Channel Nine is taking a big punt on a re-imagined The Weakest Link with the much-loved Magda Szubanski delivering the zingers and take-downs as contestants strategise, backstab, and vie for a cash prize of $250,000.
It last aired in Australia in 2001 under the watchful eye of the ‘Queen of Mean’, the late and great Cornelia Frances. There will invariably be comparisons, and it will centre on whether the loveable Magda pull off ‘mean’.
But Magda tells TV Blackbox this new version was never intended to be a knockoff, and she has no desire to be ‘another Cornelia’.
In fact, she deliberately didn’t go back and watch the old show, instead preferring to draw inspiration from the current US version hosted by Jane Lynch.
“Jane Lynch did a very different thing and that was what encouraged me to do it. When the producers first approached me, they sent me an episode of Jane Lynch doing it and I went, ‘ah, now that I get.’
So, it’s not brutal like some of the earlier iterations of the show, and it is its own beast, which is appropriate. It’s playful as well as stern, you know?
And the contestants are up for it. It’s hilarious. They want me to roast them, and I’m like ‘alright!!!’.
‘Mean’ is still part of the show’s DNA and Magda delivers by channelling her alter-ego, Lynne Posthelwaite, who first appeared on the TV sketch show Big Girl’s Blouse.
But even with the best of ‘mean’ intentions, Magda admits it can be hard to maintain a straight face all the time.

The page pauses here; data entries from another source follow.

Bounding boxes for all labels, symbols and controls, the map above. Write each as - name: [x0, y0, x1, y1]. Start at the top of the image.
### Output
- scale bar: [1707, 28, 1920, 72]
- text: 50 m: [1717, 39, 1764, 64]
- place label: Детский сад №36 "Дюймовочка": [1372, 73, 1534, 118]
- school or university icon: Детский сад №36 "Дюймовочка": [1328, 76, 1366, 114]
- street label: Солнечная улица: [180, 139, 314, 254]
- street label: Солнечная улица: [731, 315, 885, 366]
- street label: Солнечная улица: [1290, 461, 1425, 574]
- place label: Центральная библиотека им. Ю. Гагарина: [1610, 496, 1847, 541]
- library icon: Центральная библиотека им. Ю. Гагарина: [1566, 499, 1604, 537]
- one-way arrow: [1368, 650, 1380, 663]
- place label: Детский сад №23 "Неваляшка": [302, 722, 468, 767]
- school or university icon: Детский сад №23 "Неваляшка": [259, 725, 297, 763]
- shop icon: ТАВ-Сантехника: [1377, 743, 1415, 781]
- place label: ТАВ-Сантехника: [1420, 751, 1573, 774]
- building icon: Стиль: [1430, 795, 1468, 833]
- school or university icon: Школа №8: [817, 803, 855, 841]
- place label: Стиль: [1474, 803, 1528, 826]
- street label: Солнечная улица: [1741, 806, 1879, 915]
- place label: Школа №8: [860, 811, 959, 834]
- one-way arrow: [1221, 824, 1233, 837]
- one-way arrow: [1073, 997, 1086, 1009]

“That it is part of my nature; something that cannot be controlled, be tamed and will never go away. It’s a genetic inheritance from my mother; that giggling thing.
But, I’ve got to get the balance right and that’s what I loved about what Jane Lynch did. It’s tongue-in-cheek and some of it is in the interactions with the contestants.
They made me laugh. What are you going to do? But, they’ve been great, the contestants. Absolutely bloody hilarious.”
Having campaigned for marriage equality and calling out online trolls, Magda is very much aware that some critics are already lining up to take a shot.
But turning 60 has given her a new perspective on the critics. She takes little notice and gets on with life.